- **Compiti richiesti**:
1 > Risponda alle seguenti domande in base al testo fornito:
(a) Quanti anni ha l'uomo arrestato?
(b) In quale via si trovava la casa di appuntamenti?
(c) Che cosa era stato chiuso la scorsa estate?
2 > Elenchi tutti gli esiti dell'operazione riportati nel testo fornito, nella frase che inizia con "Un arresto".

Costrette a prostituirsi in una casa: cosa sappiamo del blitz dell’Arma a Trieste

Sequestrato un appartamento, in manette un 55enne cinese con la connazionale indagata: la scorsa estate erano stati chiusi due centri massaggi a luci rosse

Maria Elena Pattaro
L'operazione dei carabinieri
L'operazione dei carabinieri

Costrette a prostituirsi con turni massacranti e compensi irrisori. Un arresto, una denuncia a piede libero, una giovane donna liberata dalla tratta e sigilli a una casa di appuntamenti gestita da cinesi in via Boccaccio, nella zona della stazione.

- **Estratti dei record**:
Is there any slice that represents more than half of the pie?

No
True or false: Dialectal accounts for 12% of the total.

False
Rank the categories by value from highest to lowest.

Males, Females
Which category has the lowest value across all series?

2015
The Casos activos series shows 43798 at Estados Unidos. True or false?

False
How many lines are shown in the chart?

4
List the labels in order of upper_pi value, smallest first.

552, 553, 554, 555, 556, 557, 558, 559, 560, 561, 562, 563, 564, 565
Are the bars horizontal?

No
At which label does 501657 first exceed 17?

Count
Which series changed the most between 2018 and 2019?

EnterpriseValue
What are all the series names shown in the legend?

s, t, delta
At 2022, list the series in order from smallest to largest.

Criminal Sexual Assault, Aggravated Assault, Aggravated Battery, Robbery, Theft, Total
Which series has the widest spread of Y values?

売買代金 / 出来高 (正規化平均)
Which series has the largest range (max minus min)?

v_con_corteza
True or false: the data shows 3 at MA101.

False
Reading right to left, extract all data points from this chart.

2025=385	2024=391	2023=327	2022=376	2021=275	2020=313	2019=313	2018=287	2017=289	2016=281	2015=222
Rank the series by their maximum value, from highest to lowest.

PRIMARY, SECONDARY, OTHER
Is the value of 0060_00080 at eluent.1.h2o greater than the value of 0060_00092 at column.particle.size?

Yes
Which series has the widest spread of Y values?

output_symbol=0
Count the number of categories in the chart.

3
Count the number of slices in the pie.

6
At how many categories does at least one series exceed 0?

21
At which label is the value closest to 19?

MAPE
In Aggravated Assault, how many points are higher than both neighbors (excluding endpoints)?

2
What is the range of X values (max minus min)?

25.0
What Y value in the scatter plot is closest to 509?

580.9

- **Risposte scritte**:
1 >
(a) 55 anni.
(b) In via Boccaccio, nella zona della stazione.
(c) Due centri massaggi a luci rosse.

2 >
- Un arresto
- Una denuncia a piede libero
- Una giovane donna liberata dalla tratta
- Sigilli a una casa di appuntamenti gestita da cinesi in via Boccaccio